Thursday, April 25, 2024
10 Neat ThingsLocal Gardener

About Cabbages

1. Cabbage head.

Coming from the Middle-English word caboge, which itself probably derived from the French word caboce, both meaning “head”, the word has taken on many other meanings. It can mean cash or tobacco. To be cabbaged is to be exhausted or in a vegetative state. And if you are a fool, you might be called a cabbage-head!

2. A great topic for conversation.

At least the Walrus and the Carpenter thought so in the Lewis Carroll poem, “The Walrus and the Carpenter”:
“The time has come,” the Walrus said,
“To talk of many things:
Of shoes – and ships – and sealing wax –
Of cabbages – and kings –
And why the sea is boiling hot –
And whether pigs have wings.”

Image: Rasbak, CC BY-SA 3.0, via Wikimedia Commons

3. Cabbage, the cure-all.

The all-knowing Egyptians used it to cure just about anything and ate it raw pickled in vinegar before and after each meal, but especially to cure hangovers. Legend has it that some dipsomaniacs still consider it a cure. It has been used to reduce engorgement of breasts by taking the leaves of the Brassica capitata, and laying them over the swollen and painful breast.  It has also been used against asthma, osteoporosis, stomach pain and ulcers, and to lower cholesterol.

4. Big cabbage.

In 2012, Scott Robb of Alaska grew a cabbage that weighed 67.71 kg (138 pounds). The long summer days of the North helped in reaching this record. Normal ones generally weigh from 0.5 to four kg (one to nine pounds).

5. Grow your own.

Start the seeds indoors four to six weeks before the last frost. The seedlings appear in four to six days and have a thin taproot, but as they grow they develop a fibrous, shallow root system that dwells in the top few inches of soil. They like full sun, good drainage, and grow best at temperatures between 4 and 24 C (39 to 75 F) when the soil is between 20 and 25 C (68 to 77 F).

6. What’s in a cabbage?

Iron, iodine, calcium, potassium, sulfur, phosphorous, and vitamins A, B1, B2, B6, C, K and folic acid.  They are rich in dietary fibre, contain some sugar and salt and even a bit of protein. A cup of cooked cabbage has only 33 calories.
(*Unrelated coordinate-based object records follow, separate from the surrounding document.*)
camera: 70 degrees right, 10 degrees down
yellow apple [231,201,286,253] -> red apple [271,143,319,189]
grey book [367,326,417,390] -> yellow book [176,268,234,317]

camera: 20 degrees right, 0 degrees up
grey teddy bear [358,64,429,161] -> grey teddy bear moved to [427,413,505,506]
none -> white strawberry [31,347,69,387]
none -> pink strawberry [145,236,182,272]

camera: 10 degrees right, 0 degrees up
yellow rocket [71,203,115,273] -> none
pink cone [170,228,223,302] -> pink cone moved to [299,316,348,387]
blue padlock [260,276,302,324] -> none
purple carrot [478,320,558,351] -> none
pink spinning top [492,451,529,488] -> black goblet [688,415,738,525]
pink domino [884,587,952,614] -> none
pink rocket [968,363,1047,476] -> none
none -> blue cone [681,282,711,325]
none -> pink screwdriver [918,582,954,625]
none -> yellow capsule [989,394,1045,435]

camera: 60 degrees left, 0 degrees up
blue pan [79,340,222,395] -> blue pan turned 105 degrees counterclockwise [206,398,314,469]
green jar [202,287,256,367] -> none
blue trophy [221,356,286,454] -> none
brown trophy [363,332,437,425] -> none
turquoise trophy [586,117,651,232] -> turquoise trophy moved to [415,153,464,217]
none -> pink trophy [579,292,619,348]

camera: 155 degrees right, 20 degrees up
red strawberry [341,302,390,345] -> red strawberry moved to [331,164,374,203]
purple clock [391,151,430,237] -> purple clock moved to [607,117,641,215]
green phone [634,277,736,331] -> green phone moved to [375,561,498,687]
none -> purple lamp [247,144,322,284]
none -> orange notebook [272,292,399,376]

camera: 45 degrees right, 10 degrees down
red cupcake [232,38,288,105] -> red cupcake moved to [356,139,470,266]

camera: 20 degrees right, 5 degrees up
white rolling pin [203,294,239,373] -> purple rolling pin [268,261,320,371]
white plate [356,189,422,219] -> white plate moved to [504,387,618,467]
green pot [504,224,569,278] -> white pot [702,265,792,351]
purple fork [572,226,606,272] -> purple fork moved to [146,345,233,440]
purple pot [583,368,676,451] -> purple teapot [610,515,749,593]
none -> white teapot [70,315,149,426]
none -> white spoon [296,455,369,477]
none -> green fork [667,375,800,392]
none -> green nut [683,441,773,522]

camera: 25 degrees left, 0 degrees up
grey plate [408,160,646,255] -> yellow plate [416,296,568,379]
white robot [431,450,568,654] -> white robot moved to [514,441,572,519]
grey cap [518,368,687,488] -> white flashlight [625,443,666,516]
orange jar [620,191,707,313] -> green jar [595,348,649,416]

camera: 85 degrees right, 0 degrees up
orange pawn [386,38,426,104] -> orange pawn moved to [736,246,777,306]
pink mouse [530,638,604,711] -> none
7. Dogs and cats and cabbage.

Some dogs go wild for cabbage. Some cats do, too. You can see this for yourself: (Click image to watch video.)

8. Man in the moon.

Don’t speak of them under the moon lest you hurt the feelings of the man in the moon, who was a sheep stealer who enticed sheep with a bundle of cabbages. Turns out sheep really like them, too. 

9. Under the cabbage patch and beyond.

Children were often told that babies were found in the cabbage patch. Good-looking kids were said to have that “found in a cabbage patch look”, hence the inspiration for the cabbage patch dolls of the eighties. A French term of endearment is mon petit chou, meaning my little cabbage.  

Image: Ton Rulkens, CC BY-SA 2.0, via Wikimedia Commons

10. The Brassica tacks.

Cabbages are easy to grow but are fraught with myriad diseases and insects. They can suffer from lack of boron, calcium, phosphorous, potassium. Watch out for club root, a slimy, mold-like organism that resides in the soil and attacks roots, making them swollen and club-like. There are cabbage-knot nematodes, cabbage maggots, harlequin bugs (also called stink bugs), the striped flea beetle and a variety of caterpillars that love them.